DOCUMENT TEXT:
******************************
Data collection tips:

  • The timing of data collection is critical. For programs targeting individual behaviour change, evaluating adherence over time is an important component of measuring impact. Most experience suggests that data should be collected twice after implementation – at six months and 12 months.  Organizational change lags behind and some effects may not be seen for several years.
  • There are ethical issues associated with some evaluation designs and methods, particularly if using previously collected data such as insurance claims or attendance records that were not collected for the programmatic purpose.  Similarly, some employees may be hesitant to provide personal data if they think it might be used against them in the future when promotions are being considered.
  • When determining the evaluation instruments for data collection, first look for those that already exist, have been validated and have been found to be reliable.  Ensure the information being sought through the tool will be accessible to the workplace being studied.

It’s not easy to undertake workplace health evaluation effectively.  Workplaces are diverse in terms of the demographics of the workforce, the complexities of the organizational structure, size and the mix of issues and programs underway. This makes it challenging to undertake conventional health promotion evaluation strategies.  This can be compounded if the committee is trying to evaluate the impact across settings – from the workplace into the community and to the employee’s home.  One way to alleviate some of the challenges is to utilize a Participatory Action Research approach.  This engages the participants from the diverse population of the workplace in shaping the evaluation plan – from setting the research questions to identifying the most appropriate means of collecting data to analyzing results to communicating the results.

Communicating evaluation results

The data has been collected and analyzed appropriately.  It’s now time to interpret the results and to communicate these to the various stakeholders.

Interpret and disseminate results

The format of the evaluation results will depend on the audience who receives it.  The Kellogg’s Foundation offers the following suggestions in their Evaluation Toolkit[1]:

Tips on Writing Effective Reports
  • Know who your audience is and what information they need.
  • Relate evaluation information to decisions.
  • Start with the most important information.
  • Develop concise reports by writing a clear abstract and starting each paragraph with the most important point.
  • Write short focused paragraphs.
  • Highlight important points.
  • Do not use professional jargon or difficult vocabulary.
  • Use active verbs.
  • Have your report edited, looking for unnecessary words and phrases.


  • Be creative and innovative in reporting evaluation findings. Use a variety of techniques such as visual displays, oral presentations, summary statements, interim reports and informal conversations.
  • Write and disseminate a complete evaluation report, including an executive summary and appropriate technical appendices.
  • Write separate executive summaries and popular articles using evaluation findings, targeted at specific audiences or stakeholder groups.
  • Write a carefully worded press release and have a prestigious office or public figure deliver it to the media.
  • Hold a press conference in conjunction with the press release.
  • Make oral presentations to select groups. Include demonstration exercises that actively involve participants in analysis and interpretations.
******************************
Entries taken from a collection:
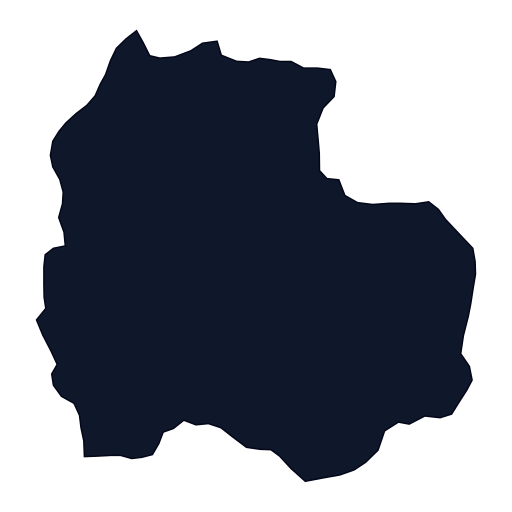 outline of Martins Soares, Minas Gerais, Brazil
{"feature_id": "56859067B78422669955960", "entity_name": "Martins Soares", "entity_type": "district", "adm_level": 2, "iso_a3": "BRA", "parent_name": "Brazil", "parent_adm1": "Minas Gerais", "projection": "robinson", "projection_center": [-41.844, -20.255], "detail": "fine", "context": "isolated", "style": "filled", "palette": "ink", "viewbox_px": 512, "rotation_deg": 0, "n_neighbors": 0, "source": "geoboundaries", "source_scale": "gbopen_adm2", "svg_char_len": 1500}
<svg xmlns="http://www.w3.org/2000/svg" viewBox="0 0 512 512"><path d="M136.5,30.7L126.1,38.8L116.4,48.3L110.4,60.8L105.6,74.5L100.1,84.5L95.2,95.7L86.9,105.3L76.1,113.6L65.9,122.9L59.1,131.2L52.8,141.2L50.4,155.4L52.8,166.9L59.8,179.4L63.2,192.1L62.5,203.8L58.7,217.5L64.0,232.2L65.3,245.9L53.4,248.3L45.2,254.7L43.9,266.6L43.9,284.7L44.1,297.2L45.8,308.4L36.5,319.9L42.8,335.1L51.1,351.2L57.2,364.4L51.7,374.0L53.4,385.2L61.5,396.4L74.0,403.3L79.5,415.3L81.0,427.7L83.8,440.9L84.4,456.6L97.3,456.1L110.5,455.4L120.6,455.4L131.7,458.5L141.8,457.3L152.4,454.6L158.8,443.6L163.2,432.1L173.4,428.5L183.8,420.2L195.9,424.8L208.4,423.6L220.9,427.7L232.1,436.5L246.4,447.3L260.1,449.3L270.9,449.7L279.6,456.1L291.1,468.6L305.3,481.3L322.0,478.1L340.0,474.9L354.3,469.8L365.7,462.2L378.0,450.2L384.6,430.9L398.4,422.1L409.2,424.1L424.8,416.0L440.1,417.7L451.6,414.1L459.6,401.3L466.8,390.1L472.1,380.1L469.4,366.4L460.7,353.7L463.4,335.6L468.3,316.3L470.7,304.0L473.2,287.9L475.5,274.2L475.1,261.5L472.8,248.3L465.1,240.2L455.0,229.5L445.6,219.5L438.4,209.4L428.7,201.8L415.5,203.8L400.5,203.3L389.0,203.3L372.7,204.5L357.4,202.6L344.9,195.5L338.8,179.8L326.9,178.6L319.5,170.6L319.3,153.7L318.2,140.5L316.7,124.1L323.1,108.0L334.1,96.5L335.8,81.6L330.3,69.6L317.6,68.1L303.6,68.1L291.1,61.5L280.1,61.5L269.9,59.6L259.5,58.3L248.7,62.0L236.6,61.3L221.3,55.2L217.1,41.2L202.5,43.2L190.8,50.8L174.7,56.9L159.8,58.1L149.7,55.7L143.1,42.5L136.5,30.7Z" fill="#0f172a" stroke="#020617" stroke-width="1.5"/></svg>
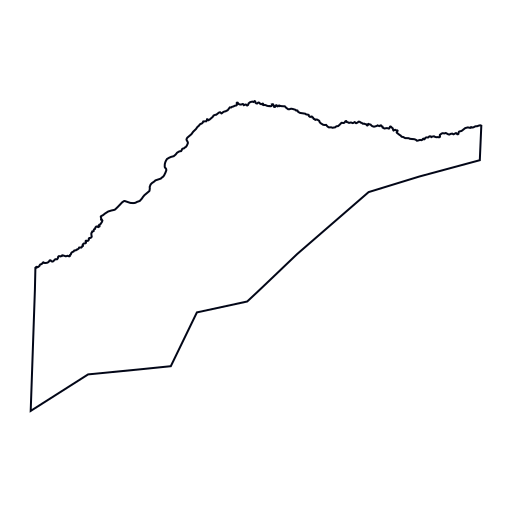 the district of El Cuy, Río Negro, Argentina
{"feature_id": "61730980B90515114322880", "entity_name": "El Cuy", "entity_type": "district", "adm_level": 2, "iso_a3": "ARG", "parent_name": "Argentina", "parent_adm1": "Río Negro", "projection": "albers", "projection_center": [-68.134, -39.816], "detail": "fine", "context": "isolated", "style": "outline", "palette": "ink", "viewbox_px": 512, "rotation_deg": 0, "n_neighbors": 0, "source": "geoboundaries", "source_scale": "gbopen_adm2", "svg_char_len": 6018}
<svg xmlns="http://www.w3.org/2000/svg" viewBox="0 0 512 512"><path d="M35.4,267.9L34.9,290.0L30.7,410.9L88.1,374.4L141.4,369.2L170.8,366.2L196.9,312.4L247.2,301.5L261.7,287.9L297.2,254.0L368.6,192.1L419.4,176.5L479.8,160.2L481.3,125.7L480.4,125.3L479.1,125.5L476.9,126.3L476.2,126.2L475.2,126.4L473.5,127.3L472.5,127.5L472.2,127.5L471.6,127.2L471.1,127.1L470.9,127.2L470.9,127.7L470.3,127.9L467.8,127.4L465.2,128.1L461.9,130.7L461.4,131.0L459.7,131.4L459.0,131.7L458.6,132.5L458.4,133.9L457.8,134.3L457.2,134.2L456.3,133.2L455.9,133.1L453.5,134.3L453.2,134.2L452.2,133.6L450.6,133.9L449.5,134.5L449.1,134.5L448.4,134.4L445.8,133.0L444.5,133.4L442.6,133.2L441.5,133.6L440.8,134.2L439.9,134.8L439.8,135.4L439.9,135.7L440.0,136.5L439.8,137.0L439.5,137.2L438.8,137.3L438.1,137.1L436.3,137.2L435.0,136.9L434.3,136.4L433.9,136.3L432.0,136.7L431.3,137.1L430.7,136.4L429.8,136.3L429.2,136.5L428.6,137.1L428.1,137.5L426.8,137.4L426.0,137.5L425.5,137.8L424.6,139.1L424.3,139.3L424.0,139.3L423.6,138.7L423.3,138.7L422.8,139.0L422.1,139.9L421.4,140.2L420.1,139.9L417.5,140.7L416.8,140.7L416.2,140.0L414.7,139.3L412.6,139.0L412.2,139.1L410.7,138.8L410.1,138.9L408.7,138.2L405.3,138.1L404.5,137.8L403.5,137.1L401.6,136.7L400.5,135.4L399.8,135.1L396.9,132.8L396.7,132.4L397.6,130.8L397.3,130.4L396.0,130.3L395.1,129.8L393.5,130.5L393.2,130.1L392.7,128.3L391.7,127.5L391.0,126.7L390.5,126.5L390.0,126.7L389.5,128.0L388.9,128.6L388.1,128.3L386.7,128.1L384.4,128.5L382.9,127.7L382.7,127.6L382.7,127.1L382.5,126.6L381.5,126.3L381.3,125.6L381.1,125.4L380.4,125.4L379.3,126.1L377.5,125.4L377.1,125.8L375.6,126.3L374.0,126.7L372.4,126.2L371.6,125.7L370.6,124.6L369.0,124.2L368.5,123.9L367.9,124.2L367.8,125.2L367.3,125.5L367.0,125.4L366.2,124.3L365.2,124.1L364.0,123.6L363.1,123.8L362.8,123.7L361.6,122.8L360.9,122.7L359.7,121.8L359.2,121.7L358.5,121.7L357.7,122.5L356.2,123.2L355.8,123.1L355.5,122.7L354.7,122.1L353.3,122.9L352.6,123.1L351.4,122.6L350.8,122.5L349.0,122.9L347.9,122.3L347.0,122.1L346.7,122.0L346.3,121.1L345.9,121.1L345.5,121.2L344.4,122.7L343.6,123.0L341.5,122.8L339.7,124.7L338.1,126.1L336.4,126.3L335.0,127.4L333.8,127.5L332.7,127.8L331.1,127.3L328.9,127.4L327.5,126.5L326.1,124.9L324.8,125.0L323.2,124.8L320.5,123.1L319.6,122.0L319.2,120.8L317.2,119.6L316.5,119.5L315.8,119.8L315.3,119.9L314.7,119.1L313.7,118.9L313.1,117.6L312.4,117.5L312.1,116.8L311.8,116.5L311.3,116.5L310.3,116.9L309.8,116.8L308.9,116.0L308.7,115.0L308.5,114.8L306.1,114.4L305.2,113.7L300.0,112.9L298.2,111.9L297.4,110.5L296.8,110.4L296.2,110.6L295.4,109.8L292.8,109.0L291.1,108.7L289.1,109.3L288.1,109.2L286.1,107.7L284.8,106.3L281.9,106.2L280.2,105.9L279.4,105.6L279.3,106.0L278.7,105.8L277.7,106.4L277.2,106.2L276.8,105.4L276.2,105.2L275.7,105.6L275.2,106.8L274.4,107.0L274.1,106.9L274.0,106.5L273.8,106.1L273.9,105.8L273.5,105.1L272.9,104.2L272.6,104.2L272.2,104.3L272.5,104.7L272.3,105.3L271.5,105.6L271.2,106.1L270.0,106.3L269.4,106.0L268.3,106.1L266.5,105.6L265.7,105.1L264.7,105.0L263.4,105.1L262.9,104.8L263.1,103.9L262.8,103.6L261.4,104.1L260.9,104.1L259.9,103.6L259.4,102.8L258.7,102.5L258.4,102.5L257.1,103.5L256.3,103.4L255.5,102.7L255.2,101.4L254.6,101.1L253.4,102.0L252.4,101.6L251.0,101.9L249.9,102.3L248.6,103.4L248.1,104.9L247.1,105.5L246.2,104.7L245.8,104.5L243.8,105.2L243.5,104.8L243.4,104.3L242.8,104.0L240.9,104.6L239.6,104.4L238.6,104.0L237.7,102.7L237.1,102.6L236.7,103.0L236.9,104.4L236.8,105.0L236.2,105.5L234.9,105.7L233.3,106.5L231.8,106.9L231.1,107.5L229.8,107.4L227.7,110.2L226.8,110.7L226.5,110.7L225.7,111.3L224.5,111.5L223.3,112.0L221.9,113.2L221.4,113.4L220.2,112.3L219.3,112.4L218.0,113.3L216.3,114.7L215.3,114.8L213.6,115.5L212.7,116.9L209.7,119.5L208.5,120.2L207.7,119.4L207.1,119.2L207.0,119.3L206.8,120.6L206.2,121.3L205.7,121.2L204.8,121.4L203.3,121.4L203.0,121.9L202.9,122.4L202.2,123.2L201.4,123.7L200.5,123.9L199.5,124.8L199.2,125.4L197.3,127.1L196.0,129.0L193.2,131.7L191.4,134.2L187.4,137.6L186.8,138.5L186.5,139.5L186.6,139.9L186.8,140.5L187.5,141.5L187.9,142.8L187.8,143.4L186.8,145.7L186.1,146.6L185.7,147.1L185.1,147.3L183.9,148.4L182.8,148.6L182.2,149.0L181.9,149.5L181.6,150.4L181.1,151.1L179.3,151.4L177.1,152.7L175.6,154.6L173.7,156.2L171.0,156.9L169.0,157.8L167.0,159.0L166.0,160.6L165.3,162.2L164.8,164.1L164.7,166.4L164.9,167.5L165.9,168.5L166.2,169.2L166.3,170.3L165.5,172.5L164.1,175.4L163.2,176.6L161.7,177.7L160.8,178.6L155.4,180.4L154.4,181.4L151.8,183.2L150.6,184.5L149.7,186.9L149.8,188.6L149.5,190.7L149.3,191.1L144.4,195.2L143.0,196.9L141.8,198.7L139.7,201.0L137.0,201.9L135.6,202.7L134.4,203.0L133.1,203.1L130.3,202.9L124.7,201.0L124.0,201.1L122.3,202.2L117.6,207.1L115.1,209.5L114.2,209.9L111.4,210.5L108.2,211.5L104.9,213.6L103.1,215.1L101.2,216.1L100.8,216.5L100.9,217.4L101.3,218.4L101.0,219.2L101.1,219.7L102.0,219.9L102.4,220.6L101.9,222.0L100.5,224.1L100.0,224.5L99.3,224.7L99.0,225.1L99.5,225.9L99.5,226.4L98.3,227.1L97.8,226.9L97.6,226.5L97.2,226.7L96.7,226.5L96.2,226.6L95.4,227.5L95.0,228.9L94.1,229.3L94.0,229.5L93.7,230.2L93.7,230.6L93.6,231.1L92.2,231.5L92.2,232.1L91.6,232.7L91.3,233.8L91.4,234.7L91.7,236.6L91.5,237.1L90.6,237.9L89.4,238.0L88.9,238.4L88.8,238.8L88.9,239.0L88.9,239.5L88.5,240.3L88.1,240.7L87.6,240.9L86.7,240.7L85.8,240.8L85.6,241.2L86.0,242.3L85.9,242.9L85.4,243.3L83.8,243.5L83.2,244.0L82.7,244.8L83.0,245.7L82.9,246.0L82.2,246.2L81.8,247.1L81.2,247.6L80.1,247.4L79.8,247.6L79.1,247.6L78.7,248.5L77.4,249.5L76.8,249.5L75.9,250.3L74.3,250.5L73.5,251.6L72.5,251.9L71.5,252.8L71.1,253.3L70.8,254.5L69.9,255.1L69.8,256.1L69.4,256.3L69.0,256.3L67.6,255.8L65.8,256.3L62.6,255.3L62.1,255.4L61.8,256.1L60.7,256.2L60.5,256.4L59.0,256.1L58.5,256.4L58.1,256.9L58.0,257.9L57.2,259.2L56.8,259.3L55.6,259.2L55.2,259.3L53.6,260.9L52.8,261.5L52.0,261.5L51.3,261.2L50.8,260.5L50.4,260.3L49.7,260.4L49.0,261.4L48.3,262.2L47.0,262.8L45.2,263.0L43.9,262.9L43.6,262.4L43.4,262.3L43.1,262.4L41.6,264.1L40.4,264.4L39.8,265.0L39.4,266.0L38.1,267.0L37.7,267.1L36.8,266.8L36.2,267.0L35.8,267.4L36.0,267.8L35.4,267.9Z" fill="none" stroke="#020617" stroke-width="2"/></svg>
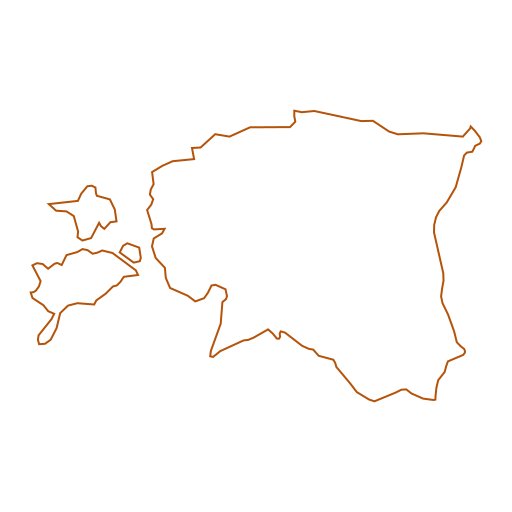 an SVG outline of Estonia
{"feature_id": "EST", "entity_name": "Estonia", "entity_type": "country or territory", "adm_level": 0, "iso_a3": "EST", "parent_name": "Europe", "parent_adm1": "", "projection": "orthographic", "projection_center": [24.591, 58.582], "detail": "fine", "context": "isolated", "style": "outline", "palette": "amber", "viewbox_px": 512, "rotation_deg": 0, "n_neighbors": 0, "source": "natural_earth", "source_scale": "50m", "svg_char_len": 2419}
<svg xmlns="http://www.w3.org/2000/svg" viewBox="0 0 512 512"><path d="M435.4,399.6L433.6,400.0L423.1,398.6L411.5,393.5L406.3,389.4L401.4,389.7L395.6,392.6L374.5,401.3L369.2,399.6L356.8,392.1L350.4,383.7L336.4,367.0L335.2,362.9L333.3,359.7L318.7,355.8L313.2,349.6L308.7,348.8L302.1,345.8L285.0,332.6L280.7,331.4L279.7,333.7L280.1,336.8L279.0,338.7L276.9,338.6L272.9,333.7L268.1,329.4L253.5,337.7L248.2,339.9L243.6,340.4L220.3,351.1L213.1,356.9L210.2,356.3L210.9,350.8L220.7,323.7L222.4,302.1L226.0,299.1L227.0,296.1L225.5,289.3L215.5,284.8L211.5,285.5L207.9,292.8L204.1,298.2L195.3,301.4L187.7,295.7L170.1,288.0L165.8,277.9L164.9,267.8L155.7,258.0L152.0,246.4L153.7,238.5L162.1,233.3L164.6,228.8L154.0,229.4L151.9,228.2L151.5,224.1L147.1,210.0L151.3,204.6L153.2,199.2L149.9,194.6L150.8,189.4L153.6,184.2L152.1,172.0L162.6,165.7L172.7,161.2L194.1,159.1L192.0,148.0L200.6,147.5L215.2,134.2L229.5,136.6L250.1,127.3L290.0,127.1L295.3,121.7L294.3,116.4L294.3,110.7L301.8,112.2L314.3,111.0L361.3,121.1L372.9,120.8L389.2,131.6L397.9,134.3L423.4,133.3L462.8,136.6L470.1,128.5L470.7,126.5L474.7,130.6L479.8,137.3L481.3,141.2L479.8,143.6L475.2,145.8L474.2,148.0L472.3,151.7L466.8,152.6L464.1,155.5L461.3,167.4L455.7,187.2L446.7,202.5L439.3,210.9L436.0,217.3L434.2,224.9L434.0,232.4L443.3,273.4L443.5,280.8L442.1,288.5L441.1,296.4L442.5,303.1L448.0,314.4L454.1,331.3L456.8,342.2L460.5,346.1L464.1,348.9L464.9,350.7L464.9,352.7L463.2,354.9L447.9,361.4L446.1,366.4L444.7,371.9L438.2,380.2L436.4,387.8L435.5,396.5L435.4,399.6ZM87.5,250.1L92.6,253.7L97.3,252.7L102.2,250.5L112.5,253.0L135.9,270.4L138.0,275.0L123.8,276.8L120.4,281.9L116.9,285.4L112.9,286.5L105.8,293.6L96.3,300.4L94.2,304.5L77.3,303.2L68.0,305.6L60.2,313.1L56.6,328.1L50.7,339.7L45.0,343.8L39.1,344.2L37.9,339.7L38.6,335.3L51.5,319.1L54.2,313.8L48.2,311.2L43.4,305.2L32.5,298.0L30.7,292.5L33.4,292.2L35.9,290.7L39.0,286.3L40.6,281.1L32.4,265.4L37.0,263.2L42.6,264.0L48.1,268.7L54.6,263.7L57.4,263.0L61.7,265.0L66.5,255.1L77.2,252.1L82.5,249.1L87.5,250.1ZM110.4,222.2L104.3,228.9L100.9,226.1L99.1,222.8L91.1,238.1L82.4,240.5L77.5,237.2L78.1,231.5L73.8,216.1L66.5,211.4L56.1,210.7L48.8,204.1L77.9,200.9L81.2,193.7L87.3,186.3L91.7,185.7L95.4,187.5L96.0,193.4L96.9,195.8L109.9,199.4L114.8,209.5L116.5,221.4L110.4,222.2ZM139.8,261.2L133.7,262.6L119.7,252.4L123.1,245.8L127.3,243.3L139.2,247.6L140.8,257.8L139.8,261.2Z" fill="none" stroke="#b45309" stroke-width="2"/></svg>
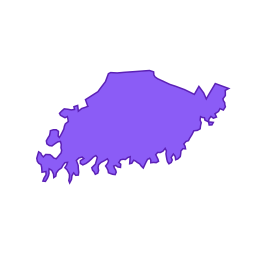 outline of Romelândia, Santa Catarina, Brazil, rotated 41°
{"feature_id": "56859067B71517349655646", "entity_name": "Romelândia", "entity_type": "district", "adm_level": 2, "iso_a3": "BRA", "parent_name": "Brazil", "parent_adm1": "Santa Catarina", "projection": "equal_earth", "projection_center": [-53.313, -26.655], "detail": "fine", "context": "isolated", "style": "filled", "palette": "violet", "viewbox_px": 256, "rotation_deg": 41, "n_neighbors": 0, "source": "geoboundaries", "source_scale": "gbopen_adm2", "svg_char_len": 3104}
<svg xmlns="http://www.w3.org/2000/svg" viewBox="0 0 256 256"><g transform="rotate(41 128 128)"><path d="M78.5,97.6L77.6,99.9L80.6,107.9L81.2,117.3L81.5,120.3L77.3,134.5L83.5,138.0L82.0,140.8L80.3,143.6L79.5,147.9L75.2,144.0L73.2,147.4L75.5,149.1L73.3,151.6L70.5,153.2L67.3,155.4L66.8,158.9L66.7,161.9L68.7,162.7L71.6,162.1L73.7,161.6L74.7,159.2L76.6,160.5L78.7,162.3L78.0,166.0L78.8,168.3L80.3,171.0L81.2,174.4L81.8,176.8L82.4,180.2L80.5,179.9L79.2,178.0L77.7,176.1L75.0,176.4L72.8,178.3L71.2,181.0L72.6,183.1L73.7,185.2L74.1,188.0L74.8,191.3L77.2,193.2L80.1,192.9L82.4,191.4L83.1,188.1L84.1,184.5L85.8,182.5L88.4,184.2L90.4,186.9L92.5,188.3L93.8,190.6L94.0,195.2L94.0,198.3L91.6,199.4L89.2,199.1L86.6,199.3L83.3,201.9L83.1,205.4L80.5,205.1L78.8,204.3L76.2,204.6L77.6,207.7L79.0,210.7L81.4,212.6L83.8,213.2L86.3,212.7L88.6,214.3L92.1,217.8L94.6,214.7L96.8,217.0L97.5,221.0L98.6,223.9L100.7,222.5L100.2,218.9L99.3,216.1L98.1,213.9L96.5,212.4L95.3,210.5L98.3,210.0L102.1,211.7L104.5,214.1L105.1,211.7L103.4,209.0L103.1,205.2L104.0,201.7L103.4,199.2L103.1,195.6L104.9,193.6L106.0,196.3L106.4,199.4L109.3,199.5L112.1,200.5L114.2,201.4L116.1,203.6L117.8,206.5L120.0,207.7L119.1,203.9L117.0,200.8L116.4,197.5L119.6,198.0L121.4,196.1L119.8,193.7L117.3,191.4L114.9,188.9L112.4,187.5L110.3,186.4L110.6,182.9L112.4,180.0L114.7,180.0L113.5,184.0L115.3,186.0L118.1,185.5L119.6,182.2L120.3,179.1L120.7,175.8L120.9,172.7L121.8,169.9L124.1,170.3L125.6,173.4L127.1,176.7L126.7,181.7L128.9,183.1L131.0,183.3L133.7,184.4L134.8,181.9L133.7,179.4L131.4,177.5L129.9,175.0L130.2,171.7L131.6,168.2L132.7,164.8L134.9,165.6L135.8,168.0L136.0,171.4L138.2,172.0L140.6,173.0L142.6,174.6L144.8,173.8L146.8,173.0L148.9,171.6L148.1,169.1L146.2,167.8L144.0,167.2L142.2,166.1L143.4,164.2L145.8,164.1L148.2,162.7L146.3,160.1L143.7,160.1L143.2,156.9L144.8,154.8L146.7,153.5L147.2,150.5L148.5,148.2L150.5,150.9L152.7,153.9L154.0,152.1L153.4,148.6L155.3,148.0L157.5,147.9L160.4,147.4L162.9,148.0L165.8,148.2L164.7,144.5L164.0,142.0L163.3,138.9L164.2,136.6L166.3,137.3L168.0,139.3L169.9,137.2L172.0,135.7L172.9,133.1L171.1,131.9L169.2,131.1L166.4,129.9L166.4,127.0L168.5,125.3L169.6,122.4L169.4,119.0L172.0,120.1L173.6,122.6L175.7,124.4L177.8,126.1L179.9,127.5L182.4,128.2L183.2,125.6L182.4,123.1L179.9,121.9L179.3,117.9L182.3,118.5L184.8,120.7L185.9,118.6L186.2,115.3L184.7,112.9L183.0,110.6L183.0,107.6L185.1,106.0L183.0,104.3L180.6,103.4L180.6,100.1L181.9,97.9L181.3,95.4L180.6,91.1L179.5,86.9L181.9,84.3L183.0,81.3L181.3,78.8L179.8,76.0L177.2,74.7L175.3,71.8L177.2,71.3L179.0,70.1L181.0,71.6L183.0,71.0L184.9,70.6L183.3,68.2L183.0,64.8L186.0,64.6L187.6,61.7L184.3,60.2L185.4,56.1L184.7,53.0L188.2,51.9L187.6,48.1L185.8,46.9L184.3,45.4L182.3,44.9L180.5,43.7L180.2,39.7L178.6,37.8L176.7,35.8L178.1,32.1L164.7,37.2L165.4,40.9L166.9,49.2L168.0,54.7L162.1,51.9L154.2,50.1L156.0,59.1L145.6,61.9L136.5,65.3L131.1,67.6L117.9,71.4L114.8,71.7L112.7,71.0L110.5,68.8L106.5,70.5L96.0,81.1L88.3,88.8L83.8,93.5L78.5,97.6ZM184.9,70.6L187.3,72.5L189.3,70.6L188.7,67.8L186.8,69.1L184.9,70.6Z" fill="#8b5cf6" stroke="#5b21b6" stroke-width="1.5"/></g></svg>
******************************
WHAT YOU ARE ASKED TO DO:
According to the text on workplace health evaluation above, when should data be collected after a program is put in place?

OUTPUT:
Twice after implementation: at six months and at 12 months.